Again, I can’t reiterate this enough, this is why you must not underbid for SEO. If you charge too little, you will quickly lose motivation to get the job done properly and your client will suffer.
Real World Example
Of the many clients I have done SEO for since 2002, one of the most high profile clients was Marcus Lemonis, star of the tv show “The Profit” on CNBC.
How I landed him as a client is a long story that I won’t get into in this post, but it was definitely unconventional.
When I sent him his custom SEO proposal there were a few factors that I kept in mind when coming up with a price.
First, I had seen his show and knew that if I was doing SEO for any of his companies featured on the show I would have built in link popularity. This would save me a ton of time and money trying to build backlinks that he could get just because people loved the show and linked to his businesses.

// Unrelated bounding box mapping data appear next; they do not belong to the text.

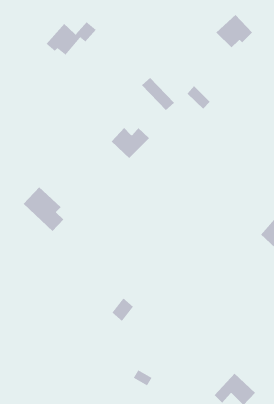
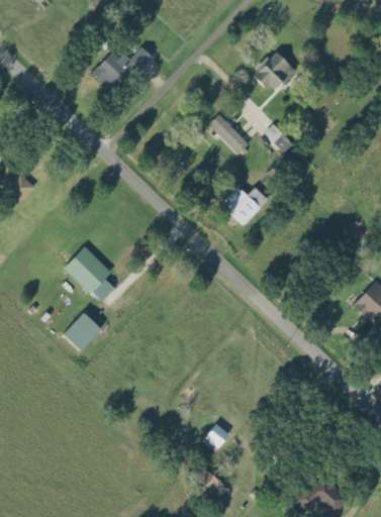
building: [216,14,253,48] -> [253,50,298,92]
building: [111,127,150,159] -> [221,187,269,225]
building: none -> [63,313,101,351]
building: [111,298,134,322] -> [202,423,229,452]

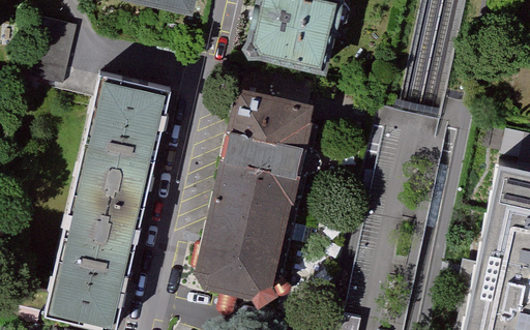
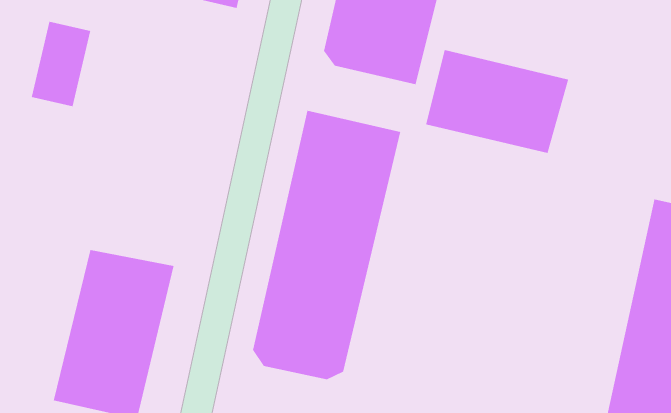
building: none -> [425,49,569,154]
building: [76,76,167,207] -> none

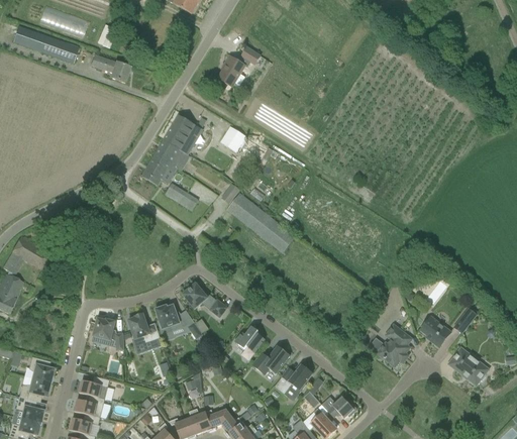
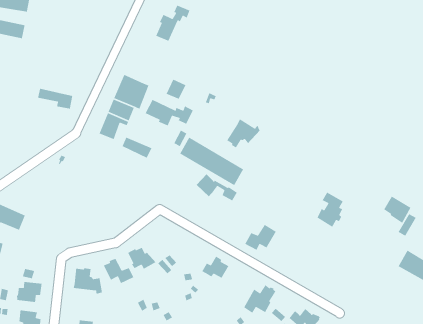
building: [91,54,130,83] -> [37,88,73,110]
building: none -> [145,99,194,127]
building: none -> [226,118,261,149]
building: [183,283,227,317] -> [196,173,238,201]
building: [420,316,451,348] -> [383,195,412,224]
building: none -> [16,281,42,303]
building: [379,326,411,366] -> [316,191,344,228]
building: [252,346,290,374] -> [244,224,277,251]

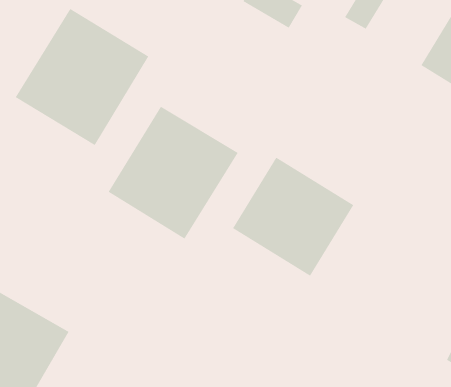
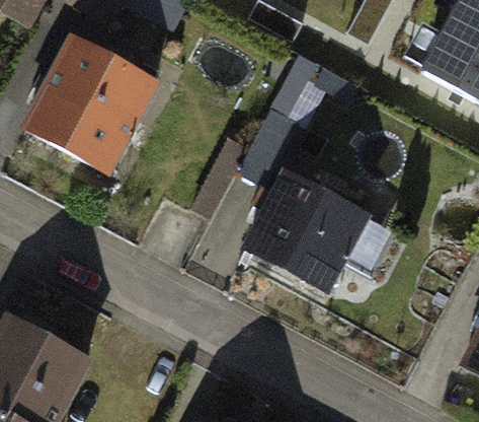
building: [108,106,238,239] -> none

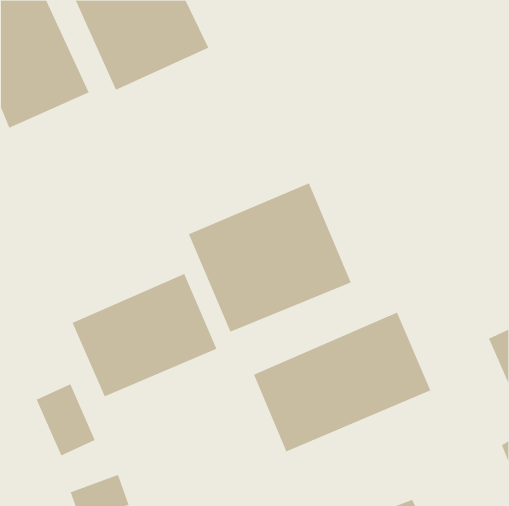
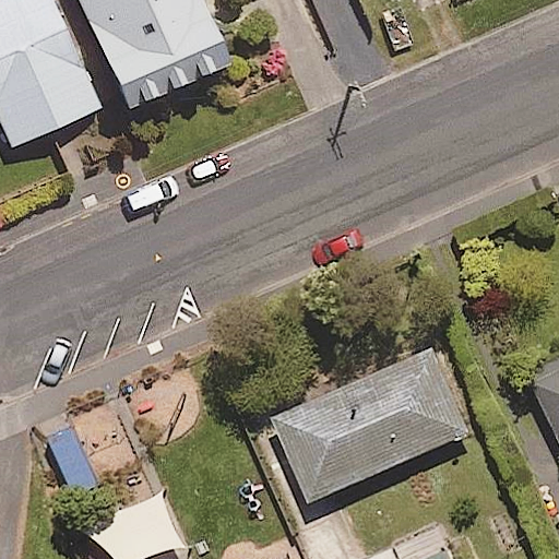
building: [188,182,351,333] -> none
building: [72,273,217,397] -> none

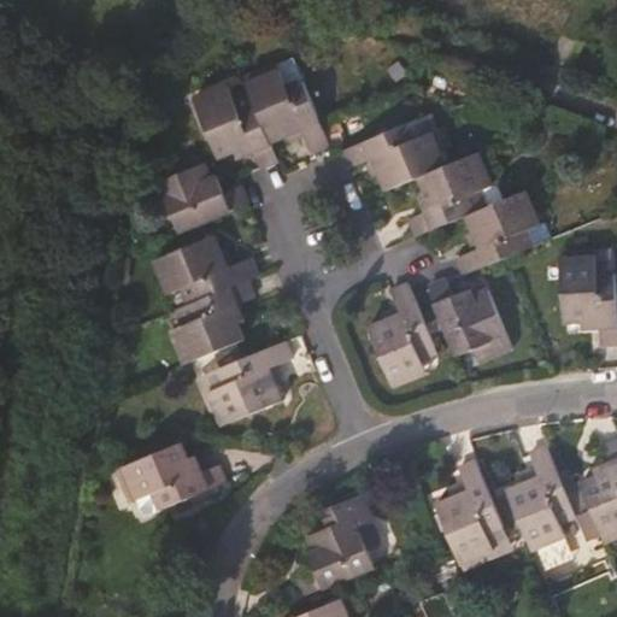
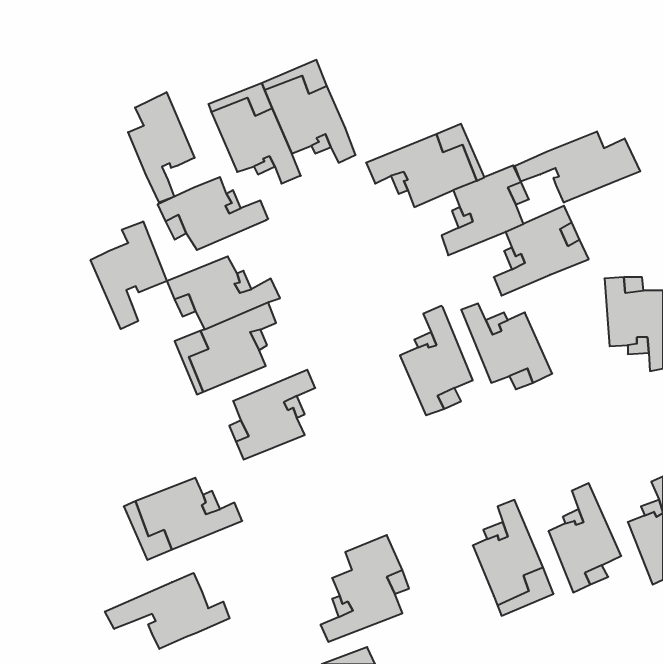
building: none -> [128,92,195,203]
building: none -> [515,131,640,203]
building: none -> [91,221,167,329]
building: none -> [105,573,230,649]

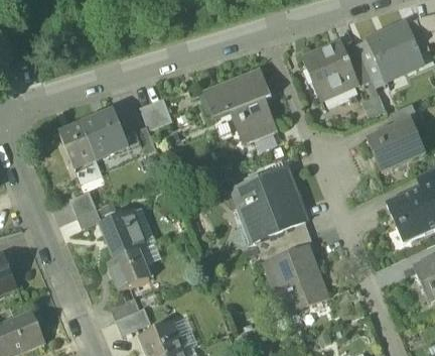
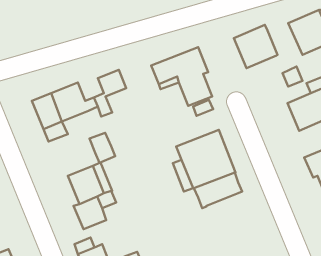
building: [343,40,386,86] -> none
building: [69,192,101,228] -> [89,133,115,163]
building: [270,246,328,312] -> none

This didn’t mean that I wouldn’t be doing any link building, but because his companies websites already had great natural links I would only have to focus on more targeted links.
This would mean less money out of pocket for me.
I then looked at the number of big pages on the site that would need to be optimized, along with what I thought he would expect to pay.
I asked him what his goals were and knew he wanted to rank nationally for some very competitive phrases.
I didn’t want to be the most expensive, but I also didn’t want to look like I didn’t value my services.
I gave him a bit of a discount knowing he owned over 50 businesses and I wanted to get more from him than just the small handful he was letting me work on.
So I bid $3000/mo for this site.
Ultimately I won his business.
Shameless plug: I eventually stopped doing SEO for Marcus Lemonis and have been building SEOJet, the link management software I used to help him and many other sites get to page 1 for some super competitive phrases with very few links.
The software uses data from thousands of links to #1 ranked web pages and builds out link maps for each of your pages. All you have to do is go get the links. Then watch as your client’s rankings rise to the top of Google.
What To Do When A Business Can’t Afford SEO
In an ideal world every phone call you ever get will be from a company that truly understands the value of SEO and has an unlimited budget, but the reality is those phone calls are very few and far between.
So you have to get creative when you speak with a small business and you know that they are extremely budget conscious.
You should have ready at anytime three SEO packages that you can pitch a company depending on what they can realistically afford.
Each package should provide the client with a measurable success that will drive more revenue. The lower end package will obviously target fewer key phrases or areas with a natural expansion with each package.
This way you don’t have to turn away business if you really want or need it, but can also provide a valuable service to your client.
Sometimes it just won’t make sense for you and you should absolutely turn a potential client away. Not every client is a good fit for your SEO company. When you take on a client who really isn’t a good fit, they start to eat away your time because they are unhappy. And this of course will make you unhappy.
The other option here is to help a smaller client get creative in the things they can do themselves to save money. For example, you can have them write their own guest posts and then have you to the outreach for them. Because the bulk of the cost comes in the link building phase this will help dramatically bring down costs for them.
When you are deciding how much to charge an SEO client, be sure to charge them enough so that you can do the job they deserve and get paid what you deserve.